Los bautizos se han convertido en una operación de mercadotecnia y pienso que se ha perdido un poco el verdadero significado de esta celebración religiosa, incluso hay listas de regalos para un bebé que sólo abre los ojos sin ver y sus pequeñas manos son incapaces de coger nada. Personalmente y,  respetando todas las opiniones, prefiero las celebraciones religiosas íntimas.

No es nada nuevo,  en el año 1923 el boato de los bautizos era similar a nuestros días y Ramón lo expresó en el artículo que publicó en el semanario satírico Buen Humor. Un texto simpático y tierno en el que mezcla su ironía sobre el alarde, con la humanidad sobre la humildad

Bautizos castizos  

«Nuestros bautizos nacionales parecen siempre el bautizo del rey de Roma. Se despierta toda la fe y la ambición de los mayores ante cada nuevo badulaque que nace. La mentira y la obsesión engañosa de la vida se imponen. El cerebro radioactivo del nuevo reciénnacido parece que va a ser el cerebro del genio, de la lumbrera de la época, del hombre que necesita el porvenir.

El padrino quisiera arruinarse en el acto del bautizo, y que hicieran arcos de flores en el trayecto del bautizo. La madrina saca del rincón secreto e inencontrable, donde la mujer guarda sus ahorros, unas cuantas onzas para quedar bien, para que el bautizado se acuerde de ella cuando sea mayor y la proteja si entonces está desvalida.

Las madres castizas tienen la ropa de cristianar más espumosa, crecida, caudalosa de las que se usan por el mundo. Visten al niño como se viste el Pontífice el día en que toma posesión de la silla pontifical. Se pierde el niño en las olas de encaje, es envuelto como esos puros de circo que parecen primero un regalo suntuoso y voluminoso, hasta que, después de desenvolver papeles y papeles, sale el purito diminuto y retrechero.

Hay un momento en los bautizos solemnes en que no se puede ver al niño, porque está envuelto ya para salir a la calle, y la última sobrepelliz y la capa última y pluvial le han sido impuestas ya. Sólo el corte de un terreno rico en antigüedad podría presentar tantas capas distintas como el niño que va a ser cristianado.

Cualquier extranjero que viese como abulta uno de estos niños envueltos en rico trousseau bautismal, se creería que se trataba del bautizo de un gigante o de un picador nato. Sólo si el extranjero oye llorar en el fondo del lio de ropas al niño diminuto, se dará cuenta del engaño presuncioso, presuntuoso y alardeante del bautizo típico. ¡Qué enterrado el leve maullido del gatito incipiente!

La pequeña doncella o niñera que a veces conduce al niño entrapajado y como muy batido en la cocina bautismal como se bate el chantilly para que aumente, desaparece debajo de la pirámide de cosas, y es como lavandera que lleva a cuestas el enorme saco de la ropa blanca.

A veces es la madrina delgada y consumida de solteronía aguda la que conduce al ahijado, y se teme por ella como si fuese cargada con un fruto que no pueda sostener.
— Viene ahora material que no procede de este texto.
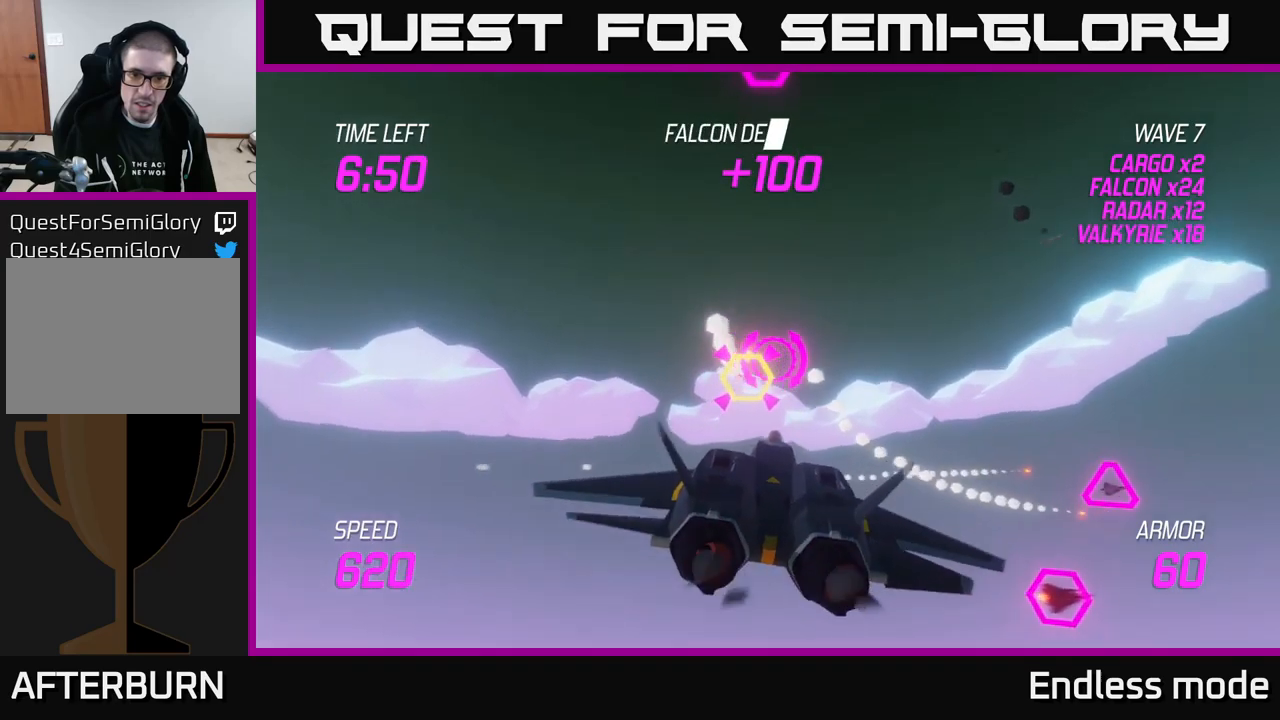
{"buttons": ["L2", "R2"], "left_stick": "down-left", "right_stick": "center", "events": [[34, "L2", "up"], [34, "R2", "up"], [100, "L2", "down"], [117, "R2", "down"], [200, "L2", "up"], [217, "R2", "up"], [250, "L2", "down"], [267, "left_stick", "left"], [384, "L2", "up"], [434, "L2", "down"], [434, "left_stick", "down-left"], [450, "R2", "down"]]}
Es como uno de esos arbolillos a los que hay necesidad de poner un puntal.

Ante esos bautizos de gran mundo resultan roñosos esos otros bautizos que realiza la abuela pobre llegándose un momento a la iglesia a que la cristianen al retoño. Parece que el niño es mucho más pequeño que los otros — muchas veces es mayor — y que está liado como esos cigarrillos que ciertos fumadores tienen el defecto de liar muy finos.

Ese niño, sin las espumas y los rebatimientos de los niños de promontorial traje de cristianar, es como un esparraguillo triguero, algo así como un polichinela de verbena, un niño barato y de confección más al por mayor.

Es gracioso también ver en las iglesias cómo se desembalan los niños frágiles, cuya cabeza, la cabeza que se necesita imprescindiblemente para que el cura pueda bautizar al rorro, no se encuentra por ninguna parte. Como a esos objetos del Japón perdidos entre la viruta del embalaje que siempre les falta la tapadera, nadie encuentra la cabeza del niño.

Después, en los cafés en que se festejan los bautizos castizos y rumbosos, ante el poderoso y abultadísimo recién bautizado, el camarero pregunta:

— ¿Chocolate con mojicón para el niño?

Y si el padrino le contesta una barbaridad, el camarero suele contestar:

— Usted dispense; pero podía ser un catecúmeno.»